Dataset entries
• • • • • • •

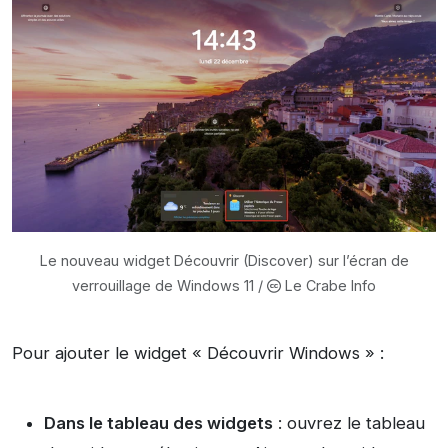
Le nouveau widget Découvrir (Discover) sur l’écran de
verrouillage de Windows 11 /
Le Crabe Info
Pour ajouter le widget « Découvrir Windows » :
Dans le tableau des widgets
: ouvrez le tableau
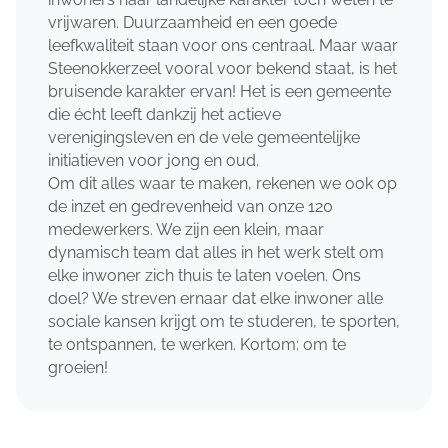
vrijwaren. Duurzaamheid en een goede
leefkwaliteit staan voor ons centraal. Maar waar
Steenokkerzeel vooral voor bekend staat, is het
bruisende karakter ervan! Het is een gemeente
die écht leeft dankzij het actieve
verenigingsleven en de vele gemeentelijke
initiatieven voor jong en oud.
Om dit alles waar te maken, rekenen we ook op
de inzet en gedrevenheid van onze 120
medewerkers. We zijn een klein, maar
dynamisch team dat alles in het werk stelt om
elke inwoner zich thuis te laten voelen. Ons
doel? We streven ernaar dat elke inwoner alle
sociale kansen krijgt om te studeren, te sporten,
te ontspannen, te werken. Kortom: om te
groeien!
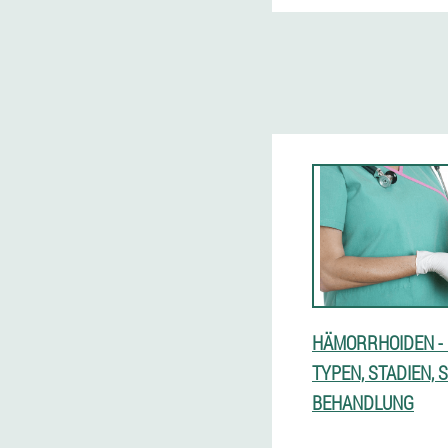
HÄMORRHOIDEN -
TYPEN, STADIEN,
BEHANDLUNG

• • • • • • •

AIM OF THE EXERCISE
Return verbatim every line from the line containing "Le Crabe Info" to the last line of the entries above, inclusive, and leave out the pictures.

RESPONSE TO THE TASK
Le Crabe Info
Pour ajouter le widget « Découvrir Windows » :
Dans le tableau des widgets
: ouvrez le tableau
vrijwaren. Duurzaamheid en een goede
leefkwaliteit staan voor ons centraal. Maar waar
Steenokkerzeel vooral voor bekend staat, is het
bruisende karakter ervan! Het is een gemeente
die écht leeft dankzij het actieve
verenigingsleven en de vele gemeentelijke
initiatieven voor jong en oud.
Om dit alles waar te maken, rekenen we ook op
de inzet en gedrevenheid van onze 120
medewerkers. We zijn een klein, maar
dynamisch team dat alles in het werk stelt om
elke inwoner zich thuis te laten voelen. Ons
doel? We streven ernaar dat elke inwoner alle
sociale kansen krijgt om te studeren, te sporten,
te ontspannen, te werken. Kortom: om te
groeien!
HÄMORRHOIDEN -
TYPEN, STADIEN,
BEHANDLUNG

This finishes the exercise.